[[ DOCUMENT SECTION, beginning ]]

So I'm gonna go back up to where we're defining our layout. I'm gonna add a new thing below our graph, and it is an HTML div, and we're gonna say its ID is info panel. This is just a name that we're giving to it so that we can tie into that later, just like we gave a name to the graph and to the slider and to the dropdown.
Now that we've got that, let's define a new callback. We'll say app.callback, and for app.callback, we define an output and an input. And our output is going to be to the info panel.
And what we're gonna output there to the info panel, you remember up here, we outputted to the graph. We said, hey, any change, anything this function returns goes as the new fe versus hp-graph element. And for that element, its figure property is what we were replacing.
Here, we're going to go to this area we defined, this div, the info panel, but we're going to go not for its figure. It doesn't have a figure. It doesn't have anything, in fact, but for its children property.
And children property just means the elements inside that element. We're gonna define each time in this function that this callback will decorate. We will define a function that returns a value and that value will be the new children each time for the info panel.
That's the output of this function. The input is going to be from the fe versus hp-graph. And previously, our input was the value property.
The engine size slider and for the manufacturer dropdown, the value property. What's the current value of that? But this, again, is something that the dash itself is handling. Dash itself is handling this interactivity of this hover information here.
And it's not of the value of the graph, the way these things are all sort of one-dimensional and have like a value. Instead, it's a property called hover data. Hover data, like so.

[[ DOCUMENT SECTION, end ]]
[[ DATA, beginning ]]

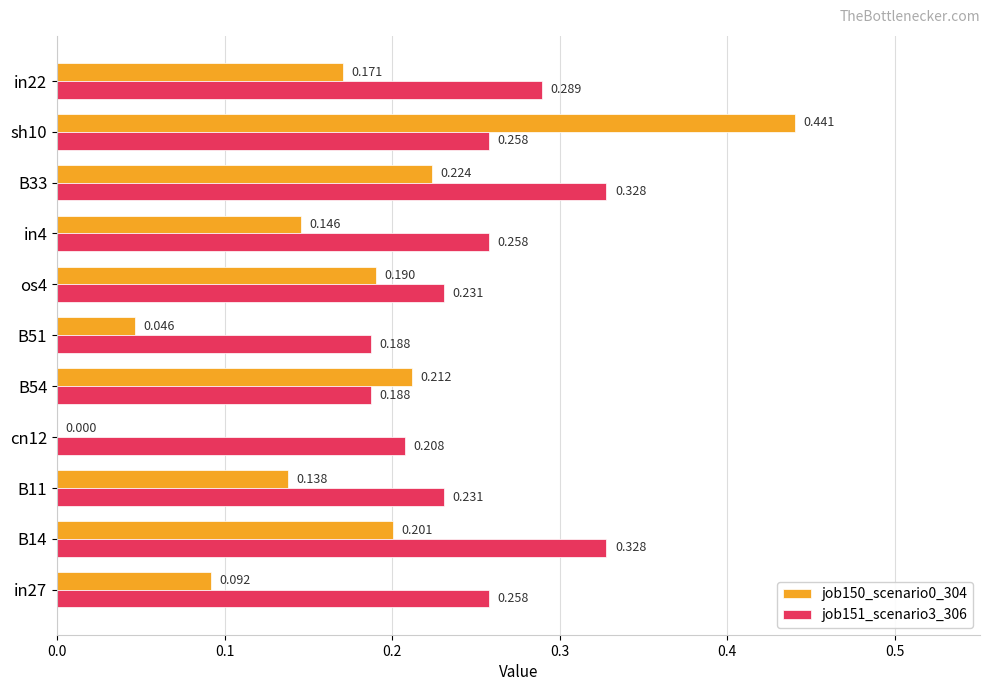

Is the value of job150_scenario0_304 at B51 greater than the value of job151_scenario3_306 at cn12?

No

[[ DATA, end ]]

● EXERCISE GOAL
From the transcript on Dash callbacks, quote the passage starting at "So I'm gonna" and ending at "to the info panel.".

● FINAL ANSWER
So I'm gonna go back up to where we're defining our layout. I'm gonna add a new thing below our graph, and it is an HTML div, and we're gonna say its ID is info panel. This is just a name that we're giving to it so that we can tie into that later, just like we gave a name to the graph and to the slider and to the dropdown.
Now that we've got that, let's define a new callback. We'll say app.callback, and for app.callback, we define an output and an input. And our output is going to be to the info panel.